Аспананкур был молчалив. Шел он легко, как кошка. Одежда — непромокаемая куртка из птичьих шкурок, тонкой выделки меховые штаны и легкие сапоги — не сковывала его. Казаки сноровисто поспевали за ним.
«Нет, — думал Данила, — ты, паря, нас не загонишь. Не то что остров, а если надоть, и перелив перейдем — не замочимся и дале покатимся».
Безветренно. Солнце грело. Высокие травы звенели от шмелей и диких пчел. Стрекозы облетали людей, ослепляя их дрожащими крыльями. Бесчинствовал комар.

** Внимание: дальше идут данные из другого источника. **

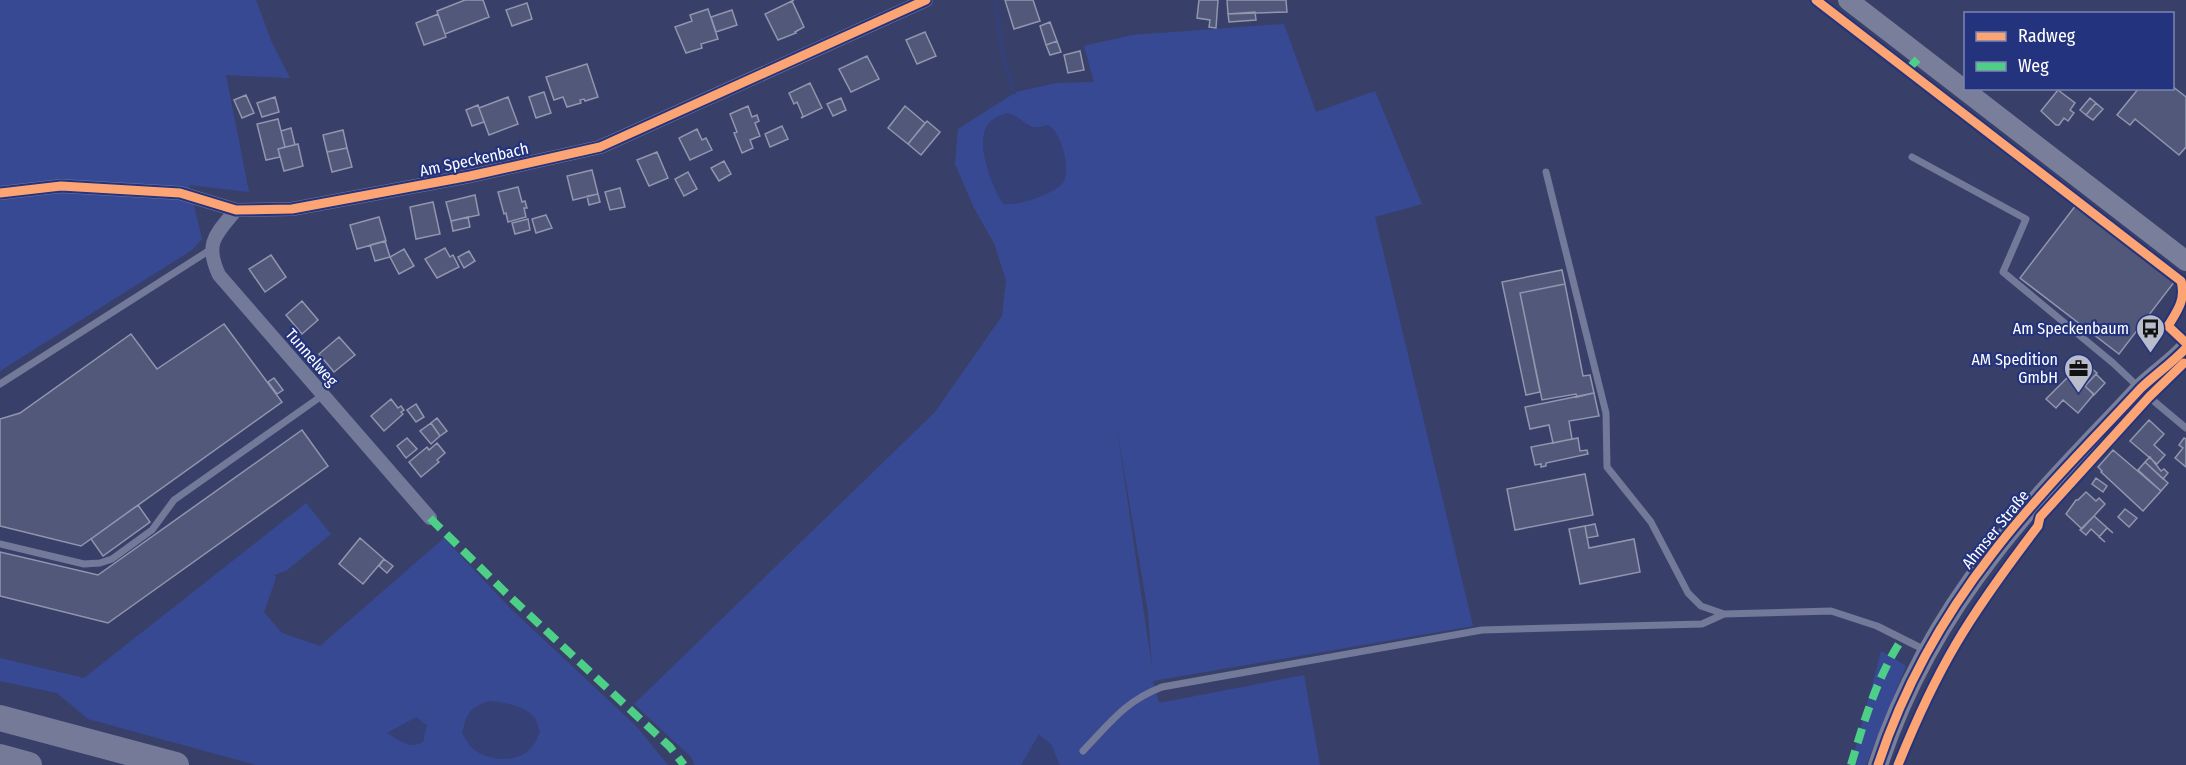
<svg xmlns="http://www.w3.org/2000/svg" width="2186" height="765" font-family="'Fira Sans Condensed',sans-serif">
<style>
.green{fill:#384994;fill-rule:evenodd}
.water{fill:#354076}
.lines{fill:none;stroke-linecap:round;stroke-linejoin:round}
.stream{stroke:#354076;stroke-width:5}
.building{fill:#525879;stroke:#9195ae;stroke-width:1.5}
.lane{stroke:#737998;stroke-width:7}
.street{stroke:#737998;stroke-width:14}
.secondary{stroke:#797f9b;stroke-width:20}
.highway{stroke:#747a97;stroke-width:26}
.quiet{stroke:#4dcf88;stroke-width:8;stroke-dasharray:15 8;stroke-linecap:butt}
.cycleway-casing{stroke:#24337d;stroke-width:13}
.cycleway{stroke:#fda474;stroke-width:9}
.labels{text-anchor:middle;stroke-width:4.5;stroke-linejoin:round;paint-order:stroke}
.street-label{font-size:16px;fill:#fff;stroke:#24337d}
.poi-label{font-size:16px;fill:#fff;stroke:#24337d;text-anchor:end}
</style>
<rect width="100%" height="100%" fill="#384069"/>
<path class="green" d="M0,0h256l16,43 18,35 -64,-3 23,117 -60,-7 13,54 -10,11 -192,121z
M1284,24l32,88 59,-21 47,113 -47,13 98,409 -320,55 6,22 145,-28 16,90h-625l-4,-8 -57,-53 301,-292 67,-96 4,-36 -12,-37 -20,-35 -19,-44 3,-35 58,-37 40,-9 38,-1 -10,-36 48,-11zM1117,429l31,183 4,56z
M306,503l25,31 -45,37 -12,4 2,3 -12,34 18,21 38,13 124,-108 67,71 125,117 32,39h-412l-168,-46 -31,-26 -57,-12v-23l84,20z
M1881,651l25,15 -40,99h-15z"/>
<path class="water" d="M1007,113c18,3 18,20 40,12 14,4 25,46 16,58 -11,12 -45,23 -60,21 -10,-16 -26,-55 -18,-74 3,-10 13,-14 22,-17z
M488,701c14,1 36,4 46,16 3,3 4,10 6,14 -2,4 -3,9 -6,13 -12,21 -49,18 -64,2 -3,-4 -6,-9 -8,-13 5,-20 6,-24 26,-32z
M416,717l11,8 -4,17c-12,8 -25,-2 -36,-9z
M1039,734l12,10 9,21h-39z"/>
<g class="lines">
<path class="stream" d="M995,0l9,59 10,33"/>
</g>
<path class="building" d="M465,0h18l6,17 -44,17 -8,-23z
M794,0l-2,1 12,26 -9,5 1,1 -18,7 -13,-26z
M1005,0h28l7,21 -26,8z
M1199,0h19l-2,28 -7,-1 1,-7 -13,-2z
M1227,0h59l1,12 -59,2z
M527,3l5,16 -20,7 -6,-16z
M708,9l10,30 -17,5 1,4 -16,5 -11,-26 17,-6 -2,-6z
M732,10l5,15 -21,7 -5,-15z
M1255,12l1,8 -27,2 -1,-8z
M438,14l8,23 -22,8 -8,-22z
M1050,22l7,19 -11,4 -6,-19z
M925,32l11,24 -19,8 -11,-24z
M1057,41l4,11 -11,3 -4,-10z
M1080,51l4,19 -16,3 -4,-18z
M867,56l12,23 -28,13 -12,-23z
M587,64l11,33 -13,4 -1,-2 -4,1 1,3 -14,4 -4,-10 -9,3 -8,-23z
M810,83l12,25 -21,10 2,-2 -6,-14 -3,2 -5,-11z
M2172,86l14,11v50l-7,8 -44,-36 -5,6 -13,-10 22,-27h33z
M2058,90l17,13 -5,7 4,3 -6,8 -4,-3 -5,7h-3l-15,-14z
M544,92l7,21 -15,5 -7,-21z
M246,95l8,18 -12,5 -8,-18z
M275,97l4,15 -17,5 -5,-14z
M508,97l10,27 -29,11 -10,-27z
M841,98l5,12 -13,6 -6,-12z
M2090,98l6,5 -10,12 -6,-5z
M2096,103l7,6 -10,11 -7,-5z
M478,105l6,17 -12,4 -6,-16z
M748,106l4,11 5,-2 2,6 -4,2 5,13 -10,4 3,8 -11,5 -8,-20 3,-1 -7,-18z
M905,106l20,17 -17,21 -20,-16z
M278,119l7,28 -7,2 2,8 -14,3 -9,-36z
M927,121l13,11 -19,23 -13,-11z
M782,126l6,13 -18,8 -5,-13z
M291,128l4,17 -10,2 -4,-16z
M697,129l5,11 4,-2 6,12 -22,10 -11,-22z
M343,130l4,18 -20,4 -4,-17z
M298,144l5,22 -19,5 -6,-22z
M347,148l5,19 -20,5 -5,-20z
M657,152l11,26 -19,8 -12,-26z
M724,161l7,13 -12,7 -8,-13z
M592,170l6,24 -25,6 -6,-24z
M688,172l9,17 -13,7 -9,-17z
M518,187l4,15 3,-1 2,7h-3l2,9 -18,5 -2,-9 -2,1 -6,-22z
M620,188l5,19 -15,3 -5,-18z
M598,194l2,8 -11,3 -2,-9z
M475,195l4,20 -28,6 -5,-19z
M433,202l7,32 -24,5 -6,-32z
M2076,205l99,76 -56,73 -99,-76z
M546,215l6,13 -16,5 -4,-14z
M379,217l7,24 -29,8 -7,-24z
M468,217l2,10 -17,4 -2,-10z
M528,219l2,11 -15,4 -3,-11z
M385,241l5,16 -15,4 -5,-16z
M445,248l5,9 3,-2 6,12 -22,11 -12,-19z
M404,249l10,17 -15,8 -9,-17z
M469,251l6,10 -11,7 -6,-11z
M271,255l15,22 -21,15 -16,-23z
M1562,270l3,14 -45,9 20,99 -14,3 -24,-113z
M1565,284l18,92 7,-1 4,18 -17,4 -1,-3 -34,6 -22,-107z
M302,301l16,19 -16,14 -16,-19z
M224,324l58,78 -201,144 -81,-20v-107l20,-6 111,-79 26,35z
M339,337l16,18 -21,17 -15,-18z
M2081,359l16,14 -12,13 -16,-13z
M2071,374l23,20 -16,19 -15,-13 -7,8 -10,-9z
M2096,374l9,9 -11,12 -9,-9z
M274,378l9,12 -6,4 -9,-12z
M1594,393l5,23 -30,5 3,18 -19,4 -4,-18 -19,4 -5,-22z
M391,399l7,9 3,-2 3,4 -3,2 2,2 -19,17 -13,-15z
M416,404l8,13 -8,5 -9,-12z
M437,418l10,13 -7,5 -9,-13z
M2149,420l15,14 -10,11 11,10 -8,9 -27,-23z
M431,423l9,13 -9,8 -11,-13z
M302,430l26,36 -220,157 -108,-27v-44l98,23z
M407,438l10,11 -11,9 -9,-12z
M1578,438l2,13 7,-1 1,4 -42,9v3l-5,1v-3l-6,1 -4,-18z
M2184,438l2,1v28l-11,-9 8,-10 -4,-3z
M437,443l8,10 -8,7 2,2 -18,15 -12,-15 18,-15 2,3z
M2113,450l48,41 -18,20 -42,-39 1,-1 -4,-4z
M2150,457l11,14 3,-2 4,4 -5,6 -18,-17z
M2145,462l23,21 -7,8 -23,-21z
M1585,474l8,41 -78,15 -8,-41z
M2096,478l11,8 -4,6 -11,-8z
M2086,492l10,9 3,-3 6,6 -23,25 -16,-15 10,-14h2z
M138,505l12,17 -47,34 -12,-17z
M2125,509l12,9 -8,9 -11,-10z
M2094,516l19,17 -6,-5 -8,9 6,5 -14,-13 -5,6 -6,-5z
M1595,524l3,12 -11,2 -2,-12z
M1585,526l4,22 45,-9 6,33 -60,12 -11,-55z
M360,538l24,21 -21,25 -24,-20z
M384,559l9,7 -6,7 -8,-7z"/>
<g class="lines">
<path class="lane" d="M1912,157l114,62 -23,53 110,91 36,34 37,31
M1546,172l60,241 1,54 44,55 37,71 13,13 23,8
M0,384l210,-134
M0,544l84,20 16,-1 12,-4 40,-29 22,-30 149,-105
M1083,751c27,-28 42,-50 79,-64l320,-57 220,-6 22,-10 107,-3 46,15 48,24"/>
<path class="street" d="M0,193l61,-7 119,7 56,17 56,-1 178,-33 130,-29 326,-147
M236,210c-20,24 -32,33 -17,65l211,243"/>
<path class="secondary" d="M1848,0l338,261
M1878,765c25,-76 65,-148 114,-211 45,-59 99,-112 149,-166 15,-14 31,-25 45,-40"/>
<path class="highway" d="M0,718l176,47
M0,757l29,8"/>
<path class="quiet" d="M1907,70l14,-14
M430,518l75,74 165,155 14,18
M1851,765c13,-44 26,-88 51,-126"/>
<defs>
<path id="cycleway" d="M1816,0l365,281c5,18 -3,29 -13,45l18,17
M0,193l61,-7 119,7 56,17 56,-1 178,-33 130,-29 326,-147
M1878,765c25,-76 65,-148 114,-211 45,-59 99,-112 149,-166 15,-14 31,-25 45,-40
M1898,765c17,-42 35,-82 58,-121 24,-41 53,-80 82,-118l2,-9 109,-120 35,-34"/>
</defs>
<use href="#cycleway" class="cycleway-casing"/>
<use href="#cycleway" class="cycleway"/>
</g>
<defs>
<symbol id="bus-pin" viewBox="-11 -11 22 30"><path d="M0 17L-7.5 6A9.5 9.5 0 1 1 7.5 6Z" fill="#b9bcca" stroke="#24337d"/><path d="M-5-6H5V4H4V6H2V4H-2V6H-4V4H-5ZM-3.5-4V0h7V-4ZM-3.5 1.2v1.5H-2V1.2ZM2 1.2v1.5H3.5V1.2Z" fill="#111"/></symbol>
<symbol id="office-pin" viewBox="-11 -11 22 30"><path d="M0 17L-7.5 6A9.5 9.5 0 1 1 7.5 6Z" fill="#b9bcca" stroke="#24337d"/><path d="M-6-3h4V-5.5h4V-3h4V5H-6ZM-1-4.5V-3h2v-1.5ZM-6 0V1H6V0Z" fill="#111"/></symbol>
</defs>
<g fill-rule="evenodd">
<use href="#bus-pin" x="2134" y="312" width="33" height="45"/>
<use href="#office-pin" x="2062" y="352" width="33" height="45"/>
</g>
<g class="labels">
<g class="street-label">
<text transform="translate(474 159) rotate(-12)" y="6">Am Speckenbach</text>
<text transform="translate(312 357) rotate(49)" y="6">Tunnelweg</text>
<text transform="translate(1995 529) rotate(-51)" y="6">Ahmser Straße</text>
</g>
<g class="poi-label">
<text x="2129" y="334">Am Speckenbaum</text>
<text x="2058" y="365">AM Spedition<tspan x="2058" dy="18">GmbH</tspan></text>
</g>
</g>
<rect x="1964" y="12" width="210" height="78" fill="#24337d" stroke="#7c85b1" stroke-width="1.5"/>
<rect x="1976" y="32" width="30" height="9" fill="#fda474" stroke="#7c85b1" stroke-width="1.5"/>
<text x="2018" y="42" font-size="18" fill="#ffffff">Radweg</text>
<rect x="1976" y="62" width="30" height="9" fill="#4dcf88" stroke="#7c85b1" stroke-width="1.5"/>
<text x="2018" y="72" font-size="18" fill="#ffffff">Weg</text>
</svg>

Пролив открылся к вечеру неожиданной полоской, которая разделяла Шумшу и соседний остров Парамушир. Его сопки стеной подходили к берегу, и Козыревскому показалось, что они на байдаре и вот-вот ткнутся в скалы. В сопках клубами бушевали белые облака. Они сталкивались, вскипая. Ноги Ивана заплетались в полыни. Ее стебли, ломкие и сочные, хлестали о сапоги и штанины, источая горьковато-терпкий запах. Распадком казаки спустились к воде.
— Второй перелив… сейчас байдары бы… Жаль, нема. Как ты думаешь, Иван, сколь верст до Парамушира? — спросил Данила, наклоняясь к воде и пробуя ее. — Холодна…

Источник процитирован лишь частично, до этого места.